Family Risk Assessment Clinic
Dr Azlena Ali Beegan, Clinical Lecturer; Belinda Foat, CNS Breast Care; Dr Reem Salman, Consultant Breast Surgeon; Susan Geraghty, CNS Breast Care; Paula Fitzgerald, Surgical Secretary; Sarah Killeen, Surgical Secretary
What is familial breast cancer?
Familial breast cancer is cancer that occurs more frequently within a family than would be expected in the general population. We can’t always say what causes breast cancer, but the increased risk of breast cancer for those with a family history of the disease might be caused by inherited factors (genes) or a combination of inherited, lifestyle and environmental factors.
What is the family history clinic?
Our Family history clinic is run by a family history specialist (Doctor) and breast care nurses. Beaumont family history service provides care to asymptomatic individuals and families at higher risk of developing breast cancer including those known to carry one of the breast cancer genes (BRCA1, BRCA2). The care of women through family history clinic is based on international research/ evidence. The idea is to ensure that all patients attending receive the same standard of care based on their risk profile. At the family history clinic patients are given the opportunity to discuss their family history of breast cancer which forms the basis of a risk assessment. Using a specialist computer programme patients are divided into low, medium and high risk groups. There are different recommendations for each group.
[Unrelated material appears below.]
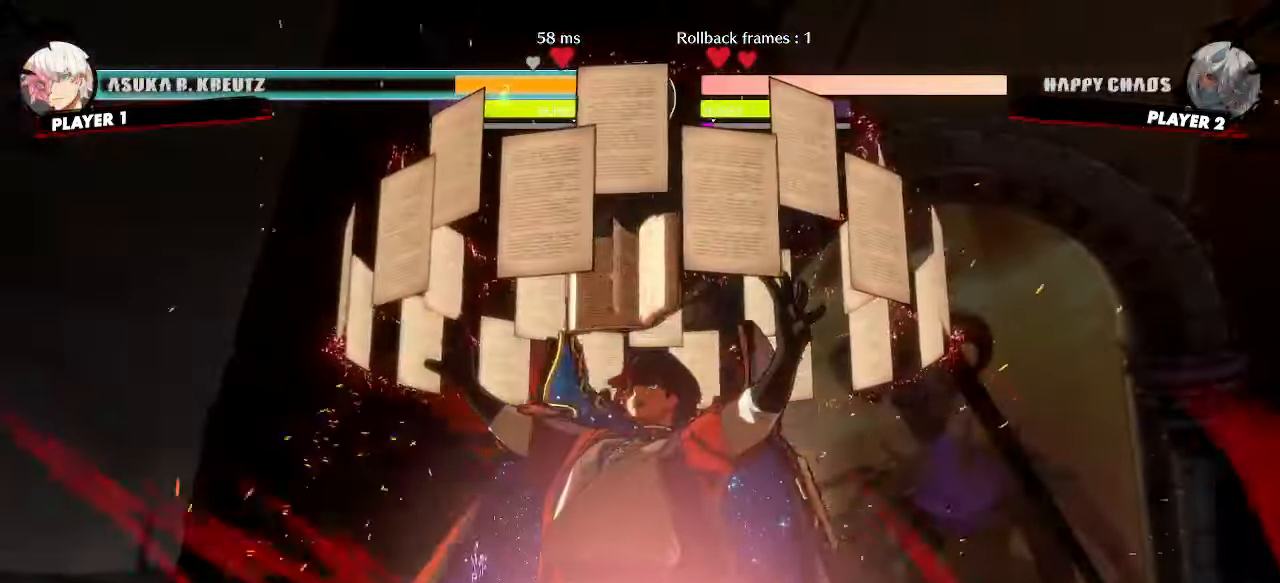
{"buttons": ["DPAD_RIGHT"], "events": [[67, "DPAD_LEFT", "up"], [417, "DPAD_DOWN", "down"], [467, "DPAD_RIGHT", "down"], [500, "DPAD_DOWN", "up"]]}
Each attendee is informed about what the risk might mean for them and support is offered to them in determining the best way to manage that risk, by screening, risk-reducing drugs , risk-reducing surgery, breast awareness and life style changes.
How do I get referred to the clinic?
Referrals into Beaumont Hospitals family risk clinic must be from a GP or hospital consultant. On receiving the referral letter, a standardised questionnaire will be sent to the patient which they complete at home. Once the patient returns the questionnaire by post, they will be offered an appointment to attend our family risk clinic.
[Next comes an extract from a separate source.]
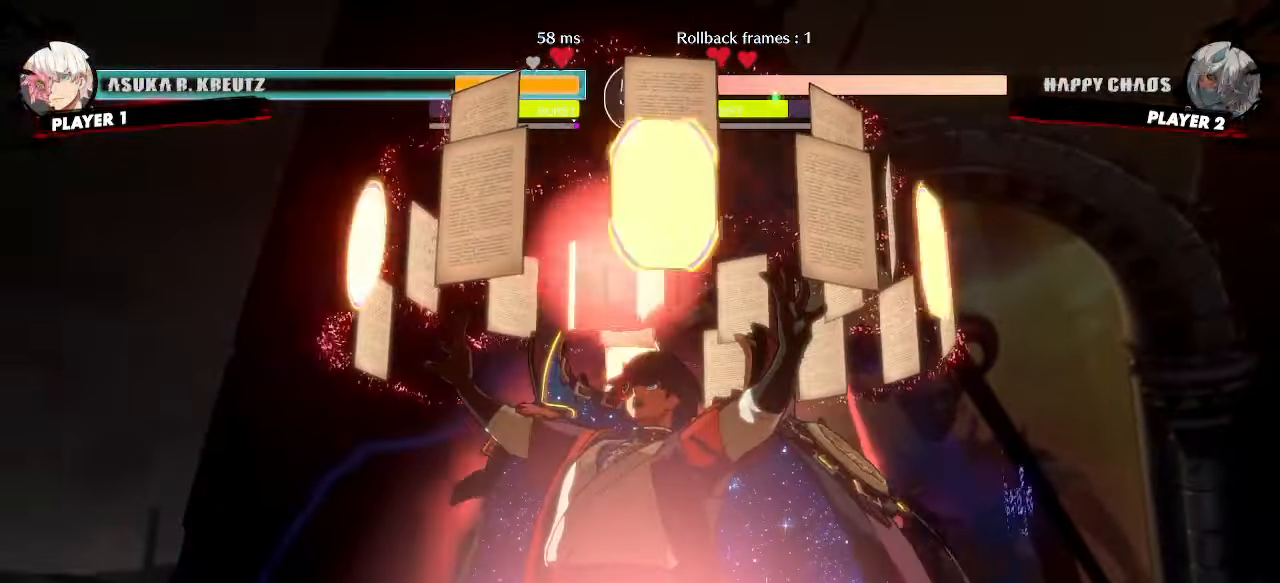
{"buttons": [], "events": [[67, "DPAD_RIGHT", "up"]]}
The following people should attend the family history clinic?
1. A breast cancer gene has been identified in a family (e.g BRCA1, BRCA2)
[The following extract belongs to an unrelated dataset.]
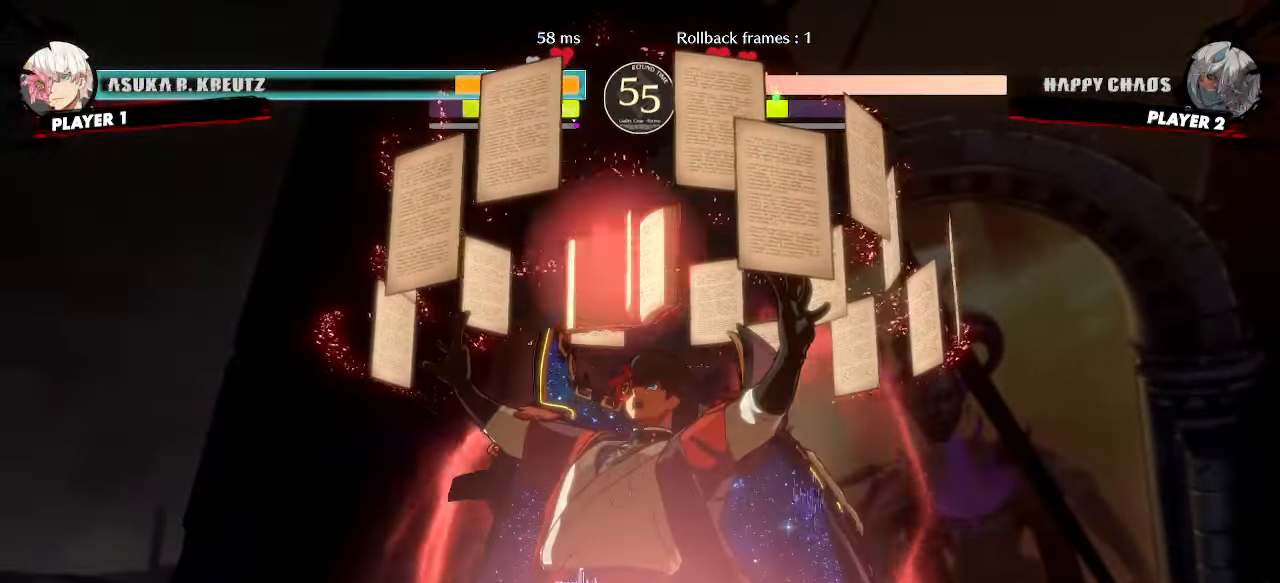
{"buttons": [], "events": []}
2. One 1st degree relative (a very close relative - mother, father, sister, brother, child) aged under 40 at diagnosis with breast cancer.
3. Two relatives affected by breast cancer on the same side of the family aged under 50, one a first degree relative.
4. Three 1st or 2nd degree relatives (close relatives, such as grandparents, uncles and aunts, nieces and nephews) on the same side of the family diagnosed before the age of 60.
5. One relative with breast cancer and one relative with ovarian cancer on the same side of the family.
6. Affected relative with bilateral breast cancer.